Sei que é polémica a assunção de que os pais são os culpados por coisas destas. Os próprios psicólogos não nos sabem dizer quanto do que somos é hereditário e quanto mal/bem nos fizeram os pais, ou as pessoas que nos criaram. E porque é que alguns de nós superam os seus traumas e outros não? É um tema deveras complicado, pois é certo que, ao nascer, já trazemos genes que definem, pelo menos, parte do nosso caráter. Mas também somos aquilo que fazem de nós. Há toda uma mistura de vivências e hereditariedade que torna difícil comparar casos, pelo que afirmações do estilo: “eu também sofri, mas dei a volta”, não levam a lado nenhum e estão longe de ajudar quem se encontra no fundo do poço. Algumas misturas (genes/educação/vivências) serão tão explosivas, que, praticamente, não darão hipóteses de superar aquilo que correu mal.

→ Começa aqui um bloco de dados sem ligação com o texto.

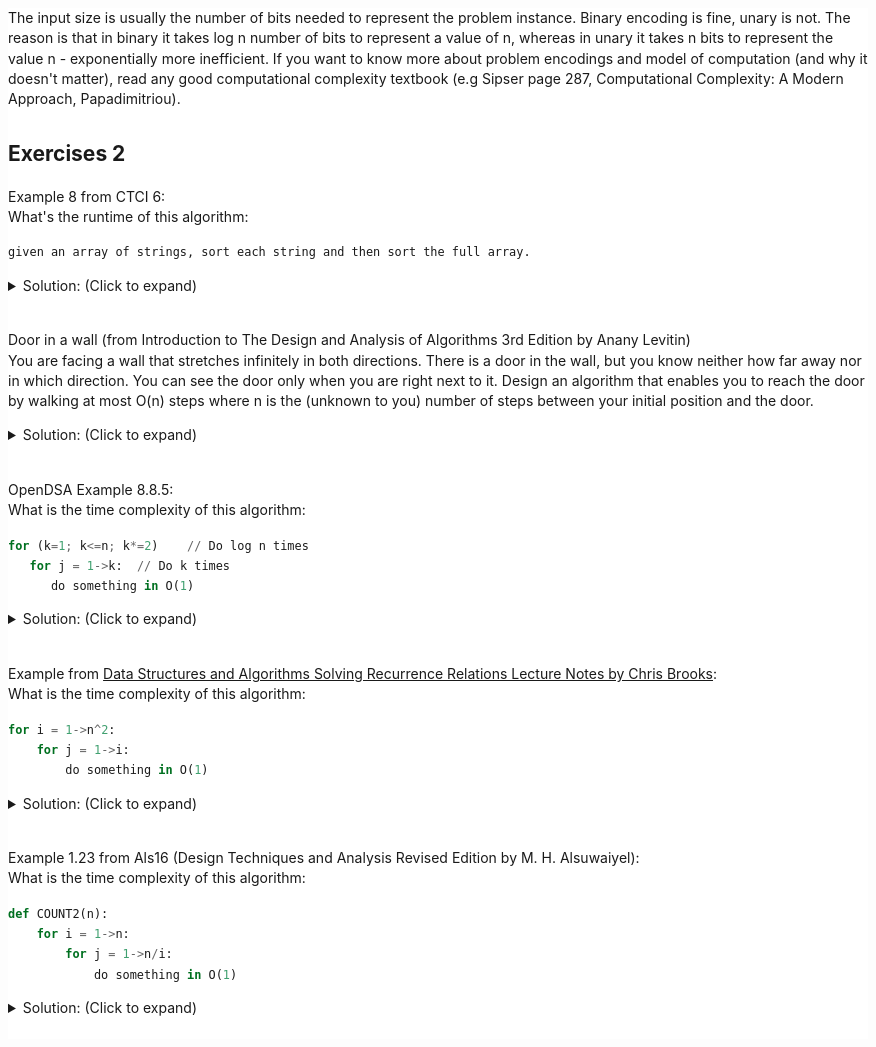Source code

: The input size is usually the number of bits needed to represent the problem instance. Binary encoding is fine, unary is not. The reason is that in binary it takes log n number of bits to represent a value of n, whereas in unary it takes n bits to represent the value n - exponentially more inefficient. If you want to know more about problem encodings and model of computation (and why it doesn't matter), read any good computational complexity textbook (e.g Sipser page 287, Computational Complexity: A Modern Approach, Papadimitriou). 

## Exercises 2

Example 8 from CTCI 6:   </br>
What's the runtime of this algorithm:
```
given an array of strings, sort each string and then sort the full array. 
```
<details><summary>Solution: (Click to expand)</summary></details>
</br>

Door in a wall (from Introduction to The Design and Analysis of Algorithms 3rd Edition by Anany Levitin)    </br>
You are facing a wall that stretches infinitely in both directions. There is a door in the wall, but you know neither how far away nor in which direction. You can see the door only when you are right next to it. Design an algorithm that enables you to reach the door by walking at most O(n) steps where n is the (unknown to you) number of steps between your initial position and the door.

<details><summary>Solution: (Click to expand)</summary></details>
</br>


OpenDSA Example 8.8.5:   </br>
What is the time complexity of this algorithm:
```python
for (k=1; k<=n; k*=2)    // Do log n times
   for j = 1->k:  // Do k times
      do something in O(1)
```
<details><summary>Solution: (Click to expand)</summary></details>
</br>

Example from [Data Structures and Algorithms Solving Recurrence Relations Lecture Notes by Chris Brooks](http://www.cs.cmu.edu/~rweba/algf09/solverecurrencesSF.pdf):   </br>
What is the time complexity of this algorithm:
```python
for i = 1->n^2:
    for j = 1->i:
        do something in O(1)
```

<details><summary>Solution: (Click to expand)</summary></details>
</br>
   
Example 1.23 from Als16 (Design Techniques and Analysis Revised Edition by M. H. Alsuwaiyel):  </br>
What is the time complexity of this algorithm:
```python
def COUNT2(n):
    for i = 1->n:
        for j = 1->n/i:
            do something in O(1)
```
<details><summary>Solution: (Click to expand)</summary></details>
</br>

Não conheço a infância de Amy Winehouse. Mas, quando ela começou a adquirir fama planetária, a família dela pediu aos fãs que lhe não comprassem os discos, pois o dinheiro estragava-a. Este apelo caiu-me muito mal. Posso compreender que estivessem desesperados, mas escolheram o pior caminho. Foi o mesmo que dizer: “ela é boa, mas não lhe liguem, coitada, que lhe faz mal”, o que dá cabo da autoestima de qualquer um (ponham-se no lugar dela). Claro que o dinheiro facilita o acesso às drogas, mas, num caso destes, é um erro reduzir o problema ao facto de se ganhar muito. É só ver a ponta do icebergue. De resto, quem se quiser drogar e embebedar, fá-lo, tendo, ou não, dinheiro.
Quando ela morreu, o pai declarou que ela já não se drogava há mais de um ano e que não bebia há, pelo menos, três semanas. Passado uns dias, foi à casa dela, defronte da qual se encontravam muitos fãs, e começou a distribuir
t-shirts. O que mais me impressionou foi que me parecia agradar-lhe ser o centro das atenções. Por essa altura, a mãe veio desmentir as afirmações do marido, dizendo que a Amy não parara de se drogar e de beber, que o corpo dela estava uma ruína e que os médicos teriam dito que, se não modificasse o estilo de vida, seria, em breve, tarde demais. Como veio a ser.
O pai de Amy Winehouse não seria o primeiro a aproveitar-se de um/a filho/a para brilhar. É algo que nos choca e, por isso, fazemos de conta que coisas dessas não existem. E, no entanto, os pais que usam as suas crianças para obterem a atenção que sempre lhes faltou é mais frequente do que queremos admitir.